Fred: “Officer Clemmons would have to think about that one.”

Melanie: “If fruit has gotten overripe, don’t throw it away. Puree it in a blender with a little lemon juice and spoon the result over ice cream.”

Jolie: “Melanie, you’ve skipped over to page 93. And why do you sound like Siri? Reader’s Digest doesn’t pay their interns very well. I’m afraid we’re out of time, Mr Rogers, if you could just queue up the trolley? Thank you. Gentle readers of the blog, if you have any pesky neighbor questions for Fred or Melanie, please leave them below in the comment box and they will reply as soon as possible.”

Fred: “That’s one thing that helps to make good friends: playing together.”
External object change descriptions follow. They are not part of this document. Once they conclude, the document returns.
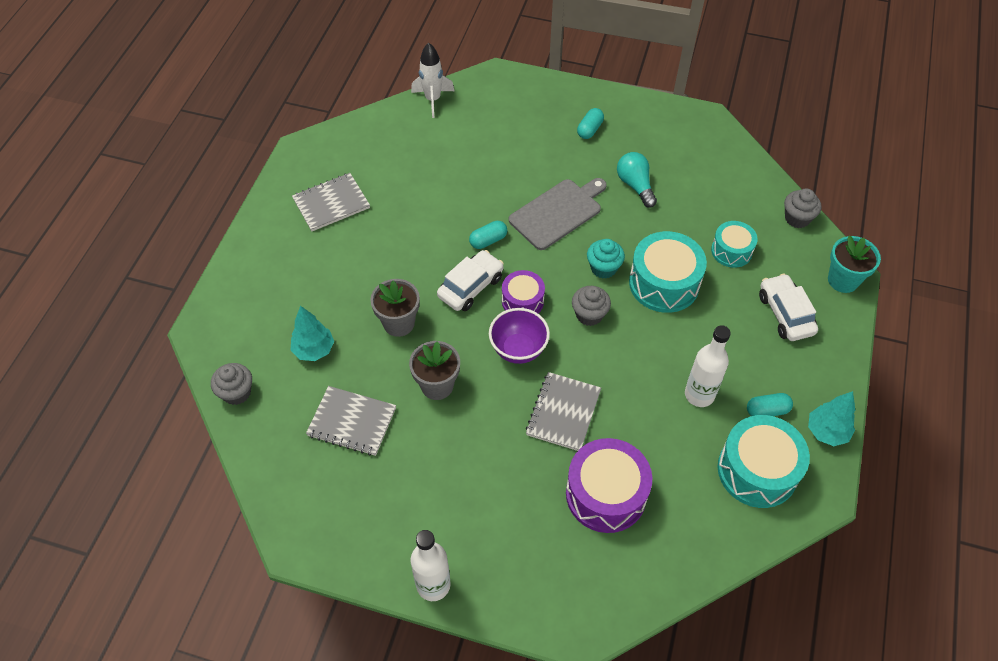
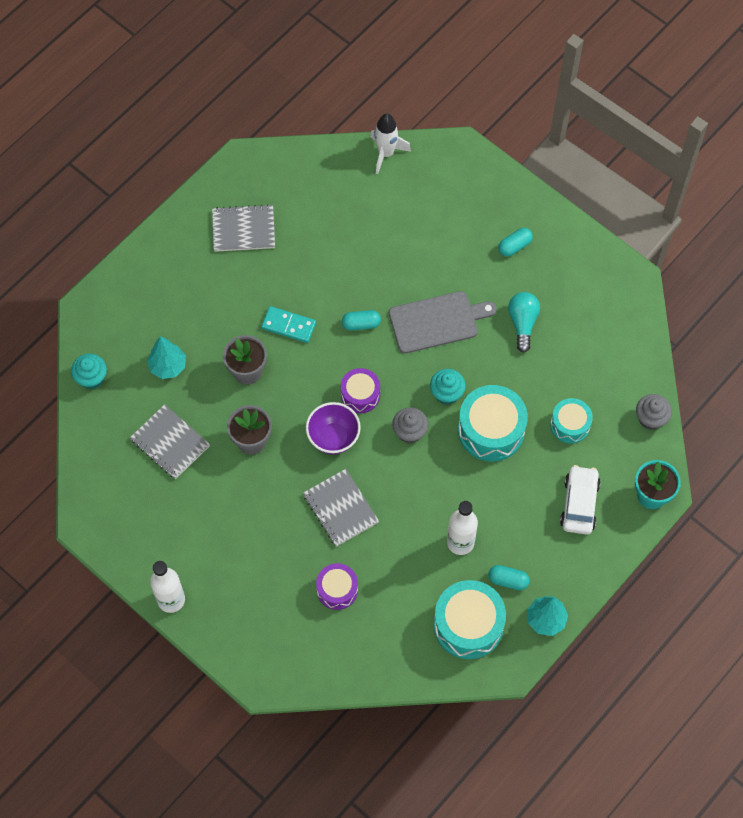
camera: 25 degrees right, 10 degrees up
(236, 392) = (91, 378): grey cupcake -> turquoise cupcake
(419, 267) = (288, 325): none -> turquoise domino
(471, 287) = (323, 363): white car -> none
(563, 412) = (340, 508): grey notebook -> grey notebook turned 75 degrees counterclockwise
(606, 494) = (337, 590): purple drum -> purple drum, size x0.59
Published inFamily FolliesMi Casa Su Casa


  1. Ingrid

    Haha! No..
    Once inside I dashed upstairs to get baby ( asleep:), then into the car seat , grabbed keys & phone & we made it just in time for 3pm pick up.
    Once we were back to the driveway I retrieved the kitchen knife with flyers! from the mailbox lol..

  2. Ingrid

    Since I am the younger cranky one with a bunch of kids, I’ll say the retired, nosy one makes the better neighbour. Here’s why:
    Just the other day I was doing my thing in kitchen, chopping with a sharp knife & i realized it was time to pick up the kids. I stepped out the door in flip flops knife in hand to get crazy dog in pen. Door would not open. It was jammed, not locked, no hope. No other way back in. Babys upstairs on the bed. I have no car keys, no phone, just flip flops track pants & tshirt on. Its winter here, & a skating rink outside. After trying for a bit, I walk out the driveway, throw knife in mailbox, & head down the road to the next house. A pick up truck comes & it’s the neighbour whose driveway I’m standing in. Older, retired, not sure if he’s nosy. I borrow his phone & make a quick call to hubby but then decide to hop in. We drive in his lane, he grabs a wrench from his garage & we head back to my place. He prys open the door. Problem solved.
    Another youngish cranky woman with a bunch of kids wouldn’t have been coming along in pick up truck & likely wouldn’t have lived next door.
    If she did however, I likely wouldn’t have gone knocking.